▶ _TASK DIRECTIONS_
Show, from the entries below, every line in which "Action" appears.

──────────

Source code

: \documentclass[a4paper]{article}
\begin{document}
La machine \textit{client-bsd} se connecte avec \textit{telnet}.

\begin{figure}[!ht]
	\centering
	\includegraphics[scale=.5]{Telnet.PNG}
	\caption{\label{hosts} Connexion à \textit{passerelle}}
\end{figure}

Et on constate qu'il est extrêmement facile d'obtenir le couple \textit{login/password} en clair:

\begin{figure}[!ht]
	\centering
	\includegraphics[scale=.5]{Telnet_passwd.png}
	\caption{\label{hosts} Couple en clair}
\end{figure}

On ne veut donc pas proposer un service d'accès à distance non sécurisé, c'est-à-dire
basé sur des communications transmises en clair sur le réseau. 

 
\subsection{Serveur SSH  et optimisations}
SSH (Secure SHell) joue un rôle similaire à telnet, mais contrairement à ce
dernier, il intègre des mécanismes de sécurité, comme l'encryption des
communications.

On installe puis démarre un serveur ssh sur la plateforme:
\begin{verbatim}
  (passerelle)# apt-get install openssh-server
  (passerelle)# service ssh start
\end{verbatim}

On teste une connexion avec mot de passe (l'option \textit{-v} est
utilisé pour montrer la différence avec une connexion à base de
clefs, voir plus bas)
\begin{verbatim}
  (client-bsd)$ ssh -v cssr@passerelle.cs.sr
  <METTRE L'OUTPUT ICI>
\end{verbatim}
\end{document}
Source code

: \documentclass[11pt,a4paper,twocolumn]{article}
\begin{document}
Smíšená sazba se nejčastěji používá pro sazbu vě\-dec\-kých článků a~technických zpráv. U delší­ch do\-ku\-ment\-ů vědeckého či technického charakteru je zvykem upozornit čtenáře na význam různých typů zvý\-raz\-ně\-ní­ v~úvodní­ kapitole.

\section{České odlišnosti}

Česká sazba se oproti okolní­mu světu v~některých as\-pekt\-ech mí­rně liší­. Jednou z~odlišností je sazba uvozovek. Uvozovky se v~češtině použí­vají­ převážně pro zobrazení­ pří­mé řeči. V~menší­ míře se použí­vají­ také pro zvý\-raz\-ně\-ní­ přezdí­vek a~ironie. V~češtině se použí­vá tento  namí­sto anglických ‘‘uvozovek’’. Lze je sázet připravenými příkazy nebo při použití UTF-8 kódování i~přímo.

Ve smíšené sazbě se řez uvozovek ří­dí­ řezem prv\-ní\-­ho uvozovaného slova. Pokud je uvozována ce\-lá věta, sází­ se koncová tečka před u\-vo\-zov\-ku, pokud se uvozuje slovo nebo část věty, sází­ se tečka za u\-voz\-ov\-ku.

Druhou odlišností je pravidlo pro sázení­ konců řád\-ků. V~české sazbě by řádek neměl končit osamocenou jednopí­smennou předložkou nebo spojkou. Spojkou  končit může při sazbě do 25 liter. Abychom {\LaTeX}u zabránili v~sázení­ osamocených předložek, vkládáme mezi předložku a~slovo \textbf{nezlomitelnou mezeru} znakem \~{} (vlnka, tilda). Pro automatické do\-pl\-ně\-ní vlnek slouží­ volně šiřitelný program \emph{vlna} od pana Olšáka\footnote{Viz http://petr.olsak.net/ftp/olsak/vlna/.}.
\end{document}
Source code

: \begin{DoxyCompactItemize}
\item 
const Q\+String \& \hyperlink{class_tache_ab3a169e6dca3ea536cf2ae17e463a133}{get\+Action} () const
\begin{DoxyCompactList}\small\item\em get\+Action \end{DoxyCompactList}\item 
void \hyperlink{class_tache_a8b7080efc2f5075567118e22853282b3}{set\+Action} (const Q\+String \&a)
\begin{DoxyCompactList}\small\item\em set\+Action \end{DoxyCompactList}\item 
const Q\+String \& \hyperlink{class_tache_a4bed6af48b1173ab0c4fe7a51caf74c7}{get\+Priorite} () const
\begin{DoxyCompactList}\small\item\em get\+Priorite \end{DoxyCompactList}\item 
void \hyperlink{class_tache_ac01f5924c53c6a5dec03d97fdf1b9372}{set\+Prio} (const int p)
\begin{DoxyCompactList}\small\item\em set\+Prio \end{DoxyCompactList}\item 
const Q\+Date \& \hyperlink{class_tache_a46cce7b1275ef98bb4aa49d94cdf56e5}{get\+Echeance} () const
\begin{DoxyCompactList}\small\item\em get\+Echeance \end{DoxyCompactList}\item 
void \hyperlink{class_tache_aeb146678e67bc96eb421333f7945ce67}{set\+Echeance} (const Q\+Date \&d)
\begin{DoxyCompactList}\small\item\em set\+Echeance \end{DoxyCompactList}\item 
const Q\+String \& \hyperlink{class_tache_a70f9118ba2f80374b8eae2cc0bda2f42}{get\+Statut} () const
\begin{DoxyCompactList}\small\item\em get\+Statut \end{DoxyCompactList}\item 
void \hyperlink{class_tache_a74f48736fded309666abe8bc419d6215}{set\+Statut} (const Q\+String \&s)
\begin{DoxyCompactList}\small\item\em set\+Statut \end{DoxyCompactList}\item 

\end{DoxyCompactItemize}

──────────

▶ _OUTPUT OF THE TASK_
const Q\+String \& \hyperlink{class_tache_ab3a169e6dca3ea536cf2ae17e463a133}{get\+Action} () const
\begin{DoxyCompactList}\small\item\em get\+Action \end{DoxyCompactList}\item 
void \hyperlink{class_tache_a8b7080efc2f5075567118e22853282b3}{set\+Action} (const Q\+String \&a)
\begin{DoxyCompactList}\small\item\em set\+Action \end{DoxyCompactList}\item 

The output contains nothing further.